03.01.2019 would be listed next to 03.01.2020 and that is confusing and not good human readability.
Agreed, and also that's probably a good compromise at the end there.
@Charles_Hayes As the testing end-user here, feel free to chime in with your opinion. Do you think that is easily readable?
I just got a chance to "play" with this script.
I could not figure out how to get it to work, without mounting the drive.
Maybe I wasn't holding my mouth right?
Anyway, with some lite tweaking, and some cutting and pasting, I got it to backup.
As far as human readable, the way the directory structure is forming on my backup is a folder, in this format, in the archive folder.
Th 11 ---> 07--->2019.20.0.0.1
Yeah, I can make it out, and what it is doing.
I'm using a windows server, not a linux server.
That's the reason I didn't devote a lot of time or attention to restic to begin with, to be honest.
I've had some weird issues with linux inside of windows using the subsystem... and the machine I am backing up is relatively low on ram... 4 gbs total. So, I don't want to toss a gig or so at a vm / subsystem on this machine, it just isn't the ideal solution in my case.

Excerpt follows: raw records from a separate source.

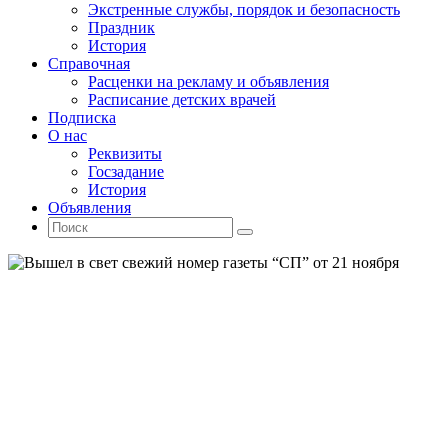
Экстренные службы, порядок и безопасность
Праздник
История
Справочная
Расценки на рекламу и объявления
Расписание детских врачей
Подписка
О нас
Реквизиты
Госзадание
История
Объявления
Поиск
Искать:
Поиск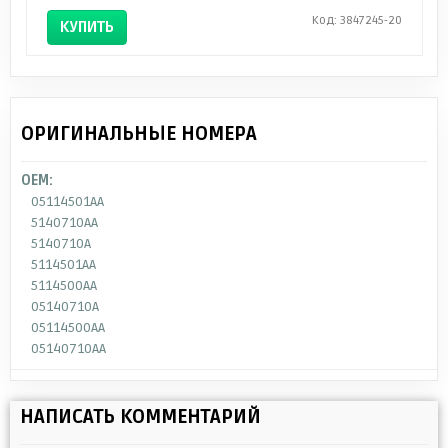
Код: 3847245-20
КУПИТЬ
ОРИГИНАЛЬНЫЕ НОМЕРА
OEM:
05114501AA
5140710AA
5140710A
5114501AA
5114500AA
05140710A
05114500AA
05140710AA
НАПИСАТЬ КОММЕНТАРИЙ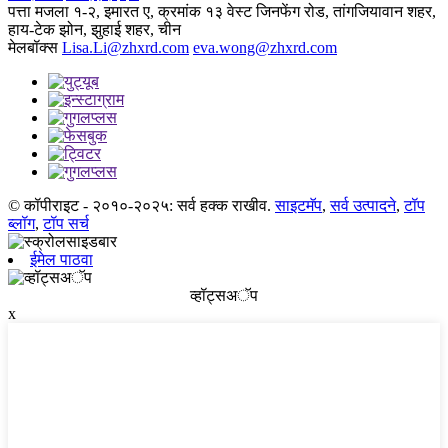
पत्ता
मजला १-२, इमारत ए, क्रमांक १३ वेस्ट जिनफेंग रोड, तांगजियावान शहर,
हाय-टेक झोन, झुहाई शहर, चीन
मेलबॉक्स
Lisa.Li@zhxrd.com
eva.wong@zhxrd.com
© कॉपीराइट - २०१०-२०२५: सर्व हक्क राखीव.
साइटमॅप
,
सर्व उत्पादने
,
टॉप
ब्लॉग
,
टॉप सर्च
ईमेल पाठवा
व्हॉट्सअॅप
x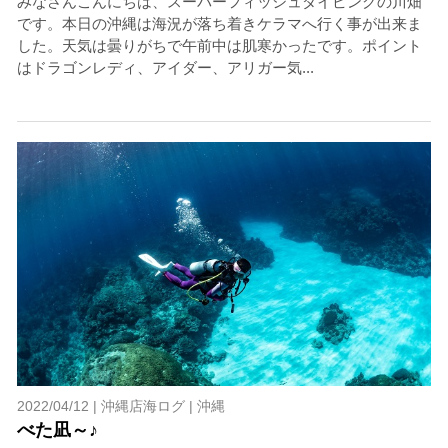
みなさんこんにちは、スーパーフィッシュダイビングの川畑
です。本日の沖縄は海況が落ち着きケラマへ行く事が出来ま
した。天気は曇りがちで午前中は肌寒かったです。ポイント
はドラゴンレディ、アイダー、アリガー気...
2022/04/12 |
沖縄店海ログ
|
沖縄
べた凪～♪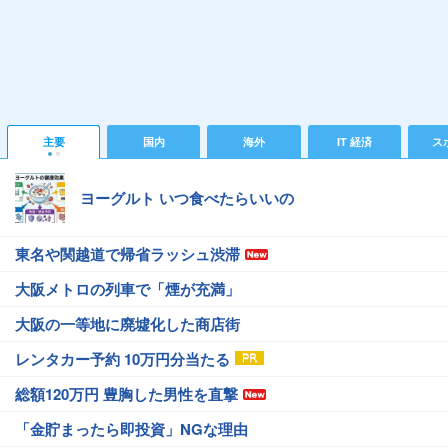
主要
国内
海外
IT 経済
ス
ヨーグルト いつ食べたらいいの
東名や関越道で帰省ラッシュ渋滞
大阪メトロの列車で「煙が充満」
大阪の一等地に廃墟化した商店街
レンタカー予約 10万円分当たる
総額120万円 豊胸した男性を直撃
「金貯まったら即投資」NGな理由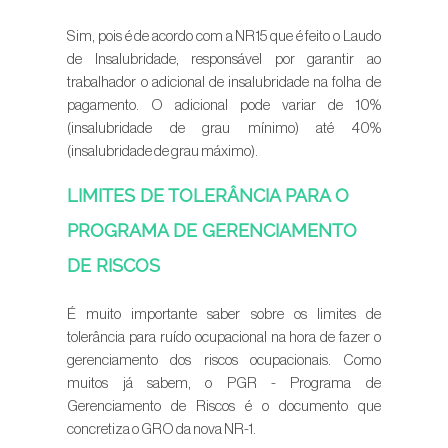
Sim, pois é de acordo com a NR15 que é feito o Laudo
de Insalubridade, responsável por garantir ao
trabalhador o adicional de insalubridade na folha de
pagamento. O adicional pode variar de 10%
(insalubridade de grau mínimo) até 40%
(insalubridade de grau máximo).
LIMITES DE TOLERÂNCIA PARA O
PROGRAMA DE GERENCIAMENTO
DE RISCOS
É muito importante saber sobre os limites de
tolerância para ruído ocupacional na hora de fazer o
gerenciamento dos riscos ocupacionais. Como
muitos já sabem, o PGR - Programa de
Gerenciamento de Riscos é o documento que
concretiza o GRO da nova NR-1.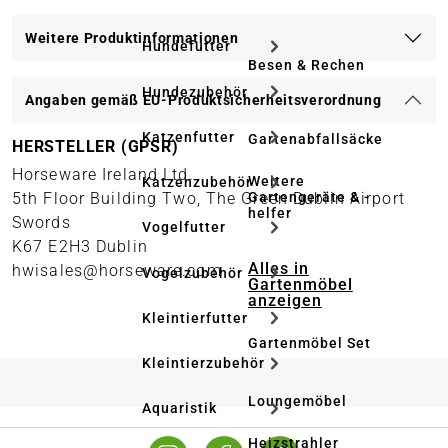
Weitere Produktinformationen
Hundefutter
Besen & Rechen
Hundezubehör
Angaben gemäß EU-Produktsicherheitsverordnung
Katzenfutter
Gartenabfallsäcke
HERSTELLER (GPSR)
Horseware Ireland Ltd.
Weitere
Katzenzubehör
Gartengeräte & -
5th Floor Building Two, The Green Dublin Airport
helfer
Swords
Vogelfutter
K67 E2H3 Dublin
Alles in
hwisales@horseware.com
Vogelzubehör
Gartenmöbel
anzeigen
Kleintierfutter
Gartenmöbel Set
Kleintierzubehör
Loungemöbel
Aquaristik
Heizstrahler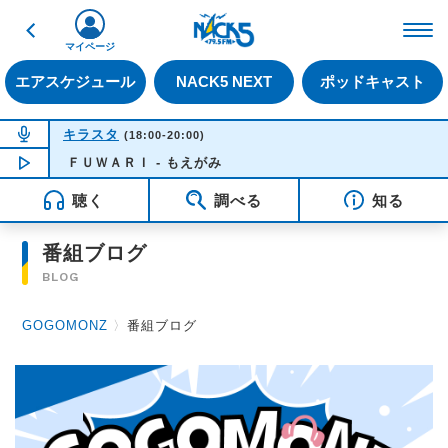
戻る
FM NACK5 79.5MHz（
マイページ
エアスケジュール
NACK5 NEXT
ポッドキャスト
NOW ON AIR
キラスタ
(18:00-20:00)
NOW PLAYING
ＦＵＷＡＲＩ - もえがみ
18:28
聴く
調べる
知る
番組ブログ
BLOG
GOGOMONZ
〉
番組ブログ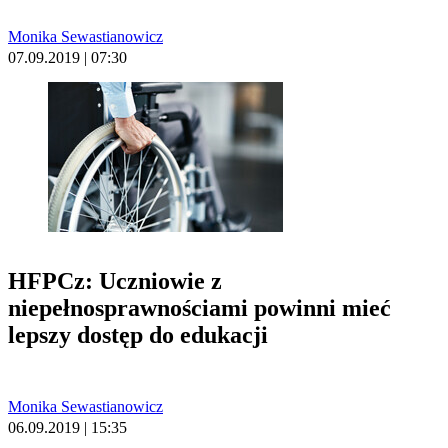
Monika Sewastianowicz
07.09.2019 | 07:30
HFPCz: Uczniowie z
niepełnosprawnościami powinni mieć
lepszy dostęp do edukacji
Monika Sewastianowicz
06.09.2019 | 15:35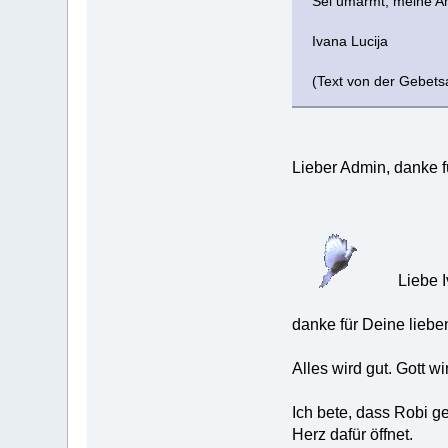
Sei umarmt, meine A
Ivana Lucija
(Text von der Gebetsa
Lieber Admin, danke f
Liebe I
danke für Deine liebe
Alles wird gut. Gott w
Ich bete, dass Robi g
Herz dafür öffnet.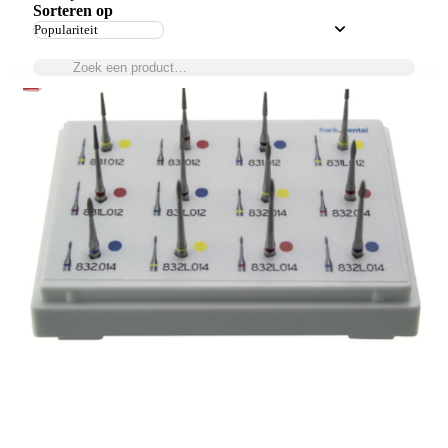
Sorteren op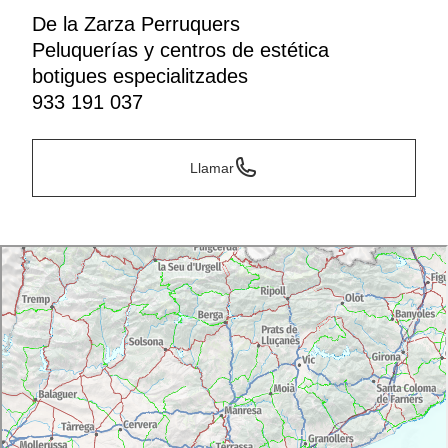
De la Zarza Perruquers
Peluquerías y centros de estética
botigues especialitzades
933 191 037
Llamar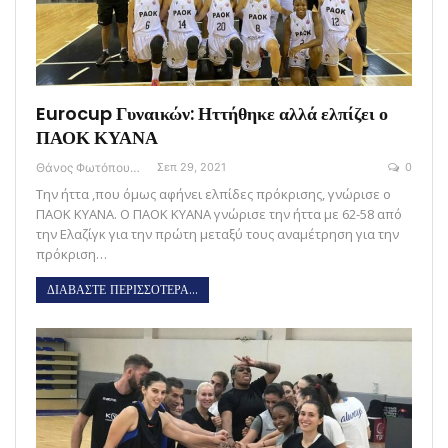
Eurocup Γυναικών: Ηττήθηκε αλλά ελπίζει ο
ΠΑΟΚ ΚΥΑΝΑ
Θάνος Φωτόπουλος
Σεπ 29, 2021
0
Την ήττα ,που όμως αφήνει ελπίδες πρόκρισης, γνώρισε ο
ΠΑΟΚ ΚΥΑΝΑ. Ο ΠΑΟΚ ΚΥΑΝΑ γνώρισε την ήττα με 62-58 από
την Ελαζίγκ για την πρώτη μεταξύ τους αναμέτρηση για την
πρόκριση…
ΔΙΑΒΑΣΤΕ ΠΕΡΙΣΣΟΤΕΡΑ...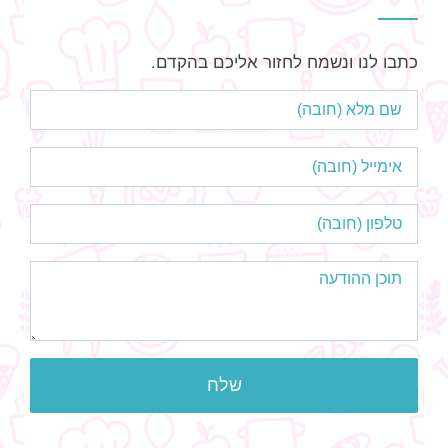
כתבו לנו ונשמח לחזור אליכם בהקדם.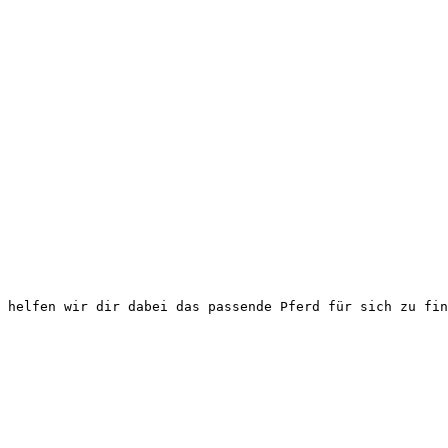
 helfen wir dir dabei das passende Pferd für sich zu fin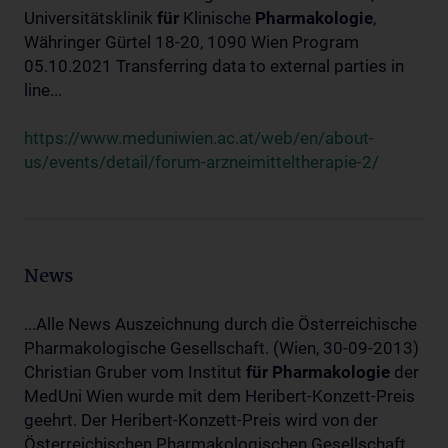
Universitätsklinik
für
Klinische
Pharmakologie
,
Währinger Gürtel 18-20, 1090 Wien Program
05.10.2021 Transferring data to external parties in
line...
https://www.meduniwien.ac.at/web/en/about-
us/events/detail/forum-arzneimitteltherapie-2/
News
...Alle News Auszeichnung durch die Österreichische
Pharmakologische Gesellschaft. (Wien, 30-09-2013)
Christian Gruber vom Institut
für
Pharmakologie
der
MedUni Wien wurde mit dem Heribert-Konzett-Preis
geehrt. Der Heribert-Konzett-Preis wird von der
Österreichischen Pharmakologischen Gesellschaft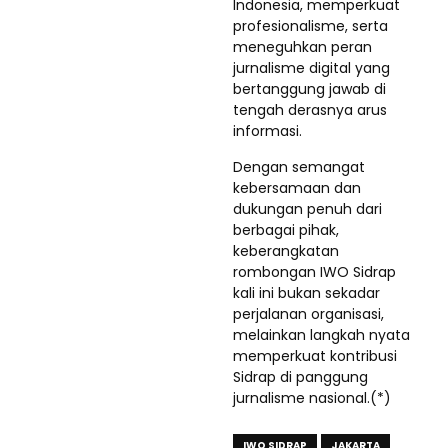
Indonesia, memperkuat
profesionalisme, serta
meneguhkan peran
jurnalisme digital yang
bertanggung jawab di
tengah derasnya arus
informasi.
Dengan semangat
kebersamaan dan
dukungan penuh dari
berbagai pihak,
keberangkatan
rombongan IWO Sidrap
kali ini bukan sekadar
perjalanan organisasi,
melainkan langkah nyata
memperkuat kontribusi
Sidrap di panggung
jurnalisme nasional.(*)
IWO SIDRAP
JAKARTA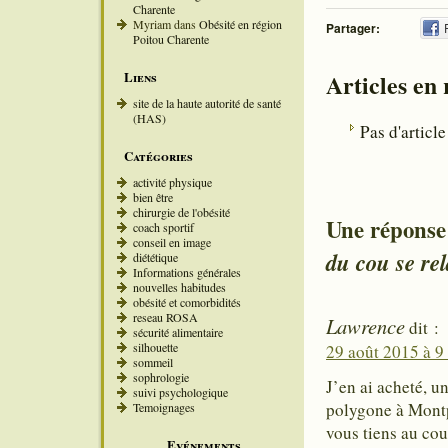
Charente
Myriam
dans
Obésité en région
Partager:
Poitou Charente
Liens
Articles en
site de la haute autorité de santé
(HAS)
Pas d'article
Catégories
activité physique
bien être
chirurgie de l'obésité
Une réponse
coach sportif
conseil en image
du cou se re
diététique
Informations générales
nouvelles habitudes
obésité et comorbidités
reseau ROSA
Lawrence
dit :
sécurité alimentaire
silhouette
29 août 2015 à 9
sommeil
sophrologie
J’en ai acheté, u
suivi psychologique
polygone à Montp
Temoignages
vous tiens au cou
Evénements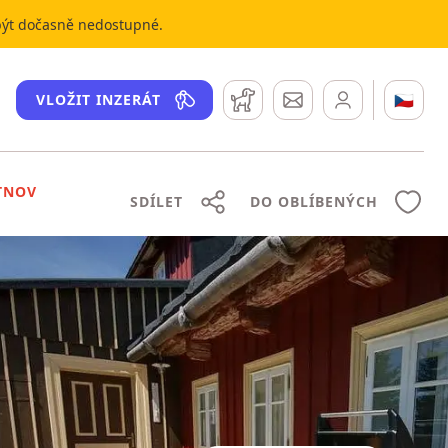
 být dočasně nedostupné.
Hlídací pes
Zprávy
🇨🇿
VLOŽIT INZERÁT
TNOV
SDÍLET
DO OBLÍBENÝCH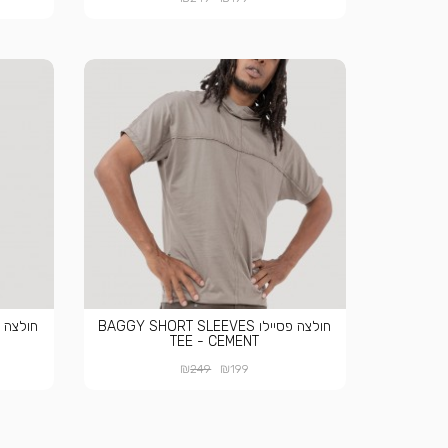
חולצה פסיילו BAGGY SHORT SLEEVES
חולצה פסיילו BLACK
TEE - CEMENT
₪
₪
249
199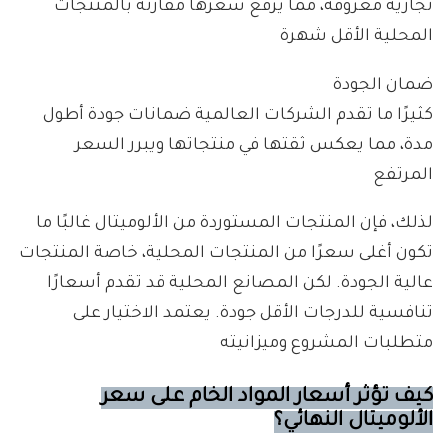
تجارية معروفة، مما يرفع سعرها مقارنة بالمنتجات
المحلية الأقل شهرة
ضمان الجودة
كثيرًا ما تقدم الشركات العالمية ضمانات جودة أطول
مدة، مما يعكس ثقتها في منتجاتها ويبرر السعر
المرتفع
لذلك، فإن المنتجات المستوردة من الألوميتال غالبًا ما
تكون أغلى سعرًا من المنتجات المحلية، خاصة المنتجات
عالية الجودة. لكن المصانع المحلية قد تقدم أسعارًا
تنافسية للدرجات الأقل جودة. يعتمد الاختيار على
متطلبات المشروع وميزانيته
كيف تؤثر أسعار المواد الخام على سعر
الألوميتال النهائي؟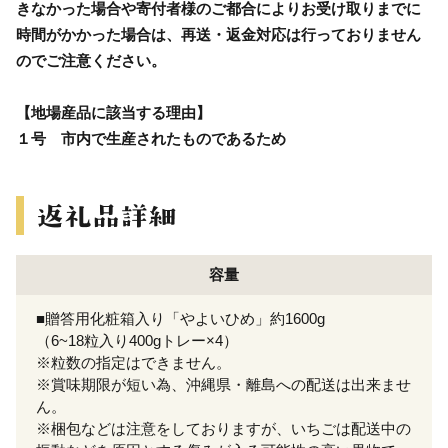
きなかった場合や寄付者様のご都合によりお受け取りまでに
時間がかかった場合は、再送・返金対応は行っておりません
のでご注意ください。
【地場産品に該当する理由】
１号 市内で生産されたものであるため
容量
■贈答用化粧箱入り「やよいひめ」約1600g
（6~18粒入り400gトレー×4）
※粒数の指定はできません。
※賞味期限が短い為、沖縄県・離島への配送は出来ませ
ん。
※梱包などは注意をしておりますが、いちごは配送中の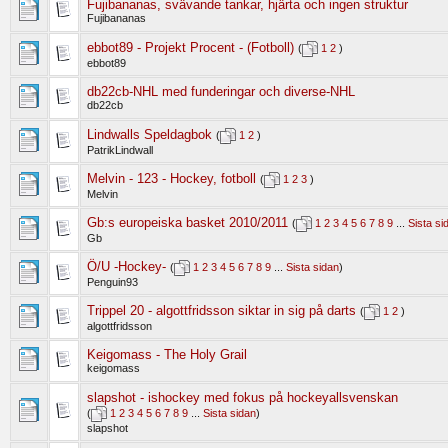
Fujibananas, svävande tankar, hjärta och ingen struktur
Fujibananas
ebbot89 - Projekt Procent - (Fotboll)
(
1
2
)
ebbot89
db22cb-NHL med funderingar och diverse-NHL
db22cb
Lindwalls Speldagbok
(
1
2
)
PatrikLindwall
Melvin - 123 - Hockey, fotboll
(
1
2
3
)
Melvin
Gb:s europeiska basket 2010/2011
(
1
2
3
4
5
6
7
8
9
...
Sista si
Gb
Ö/U -Hockey-
(
1
2
3
4
5
6
7
8
9
...
Sista sidan
)
Penguin93
Trippel 20 - algottfridsson siktar in sig på darts
(
1
2
)
algottfridsson
Keigomass - The Holy Grail
keigomass
slapshot - ishockey med fokus på hockeyallsvenskan
(
1
2
3
4
5
6
7
8
9
...
Sista sidan
)
slapshot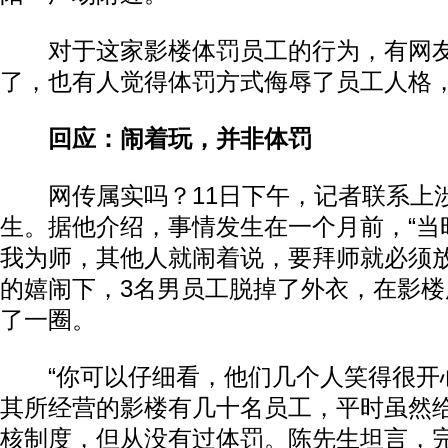
对于这家影楼体罚员工的行为，有网友
了，也有人觉得体罚方式侮辱了员工人格
回应：闹着玩，并非体罚
网传属实吗？11日下午，记者联系上
生。据他介绍，事情发生在一个月前，“当
我为师，其他人就闹着说，要拜师就必须放
的嬉闹下，3名男员工脱掉了外衣，在影
了一圈。
“你可以仔细看，他们几个人笑得很开心
其所经营的影楼有几十名员工，平时虽然
核制度，但从没有过体罚。陈先生坦言，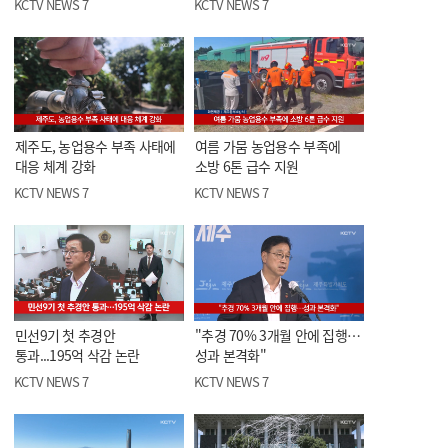
KCTV NEWS 7
KCTV NEWS 7
제주도, 농업용수 부족 사태에
여름 가뭄 농업용수 부족에
대응 체계 강화
소방 6톤 급수 지원
KCTV NEWS 7
KCTV NEWS 7
민선9기 첫 추경안
"추경 70% 3개월 안에 집행…
통과...195억 삭감 논란
성과 본격화"
KCTV NEWS 7
KCTV NEWS 7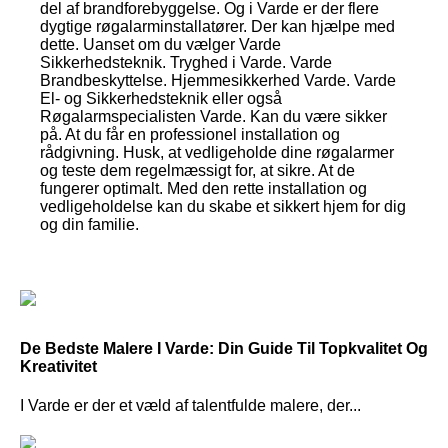
del af brandforebyggelse. Og i Varde er der flere
dygtige røgalarminstallatører. Der kan hjælpe med
dette. Uanset om du vælger Varde
Sikkerhedsteknik. Tryghed i Varde. Varde
Brandbeskyttelse. Hjemmesikkerhed Varde. Varde
El- og Sikkerhedsteknik eller også
Røgalarmspecialisten Varde. Kan du være sikker
på. At du får en professionel installation og
rådgivning. Husk, at vedligeholde dine røgalarmer
og teste dem regelmæssigt for, at sikre. At de
fungerer optimalt. Med den rette installation og
vedligeholdelse kan du skabe et sikkert hjem for dig
og din familie.
De Bedste Malere I Varde: Din Guide Til Topkvalitet Og
Kreativitet
I Varde er der et væld af talentfulde malere, der...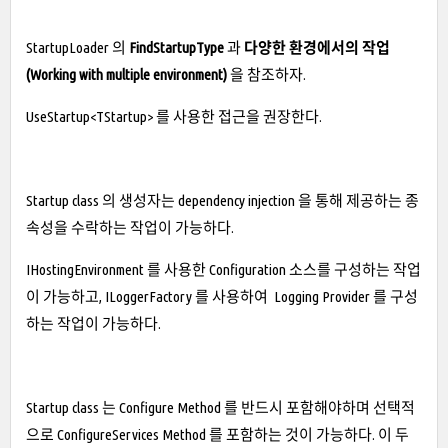
StartupLoader 의
FindStartupTy
pe
과
다양한 환경에서의 작업
(Working with multiple environment)
을 참조하자.
UseStartup<TStartup> 를 사용한 접근을 권장한다.
Startup class 의 생성자는 dependency injection 을 통해 제공하는 종
속성을 수락하는 작업이 가능하다.
IHostingEnvironment 를 사용한 Configuration 소스를 구성하는 작업
이 가능하고, ILoggerFactory 를 사용하여 Logging Provider 를 구성
하는 작업이 가능하다.
Startup class 는 Configure Method 를 반드시 포함해야하며 선택적
으로 ConfigureServices Method 를 포함하는 것이 가능하다. 이 두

I honestly have 50, 4tb drives, with "crap" I've accumulated over the years, that I'd like to push up. I just know that, if backblaze was any indication... it would take 3 years to transfer 20 tb... let alone 200TB.
yeah, i agree about restic and linux subsystem.
as a windows user, did i mention how to use VSS with rclone.
if you have any questions about veeam and rclone, let me know your questions.
i use veeam agent and veeam backup and replication, free community edition.
the quickest way to wisdom is to learn from the mistakes of others!
save time, learn from my mistakes...
if you want fast uploads for a good price, check out wasabi, get a free trial and make sure to use their new us-east-2 location.
i have a fios gigabit connection and it get great upload speeds.
I had a "nightmare" scenario with Veeam, ages ago, where the hard drive you were restoring to, had to be equal to, or greater than, the storage of the original drive, not the original data.
I had 4, 1 TB drives, in raid 10, so 2TB total storage, 150 gigs of data... that was originally on a 4TB hard drive. Needless to say, the backup refused to push back to the "smaller" drive, even though the space was more than adequate. This was at like 3 am, after a malware infection at a business client, and my first taste of "Veeam" as I was doing this as a favor for a friend. Odd thing is, there's nobody with 4 or 8 tb hard drives laying around at 3am when you need them.
So, before we go into tutorials, does it still have this limitation?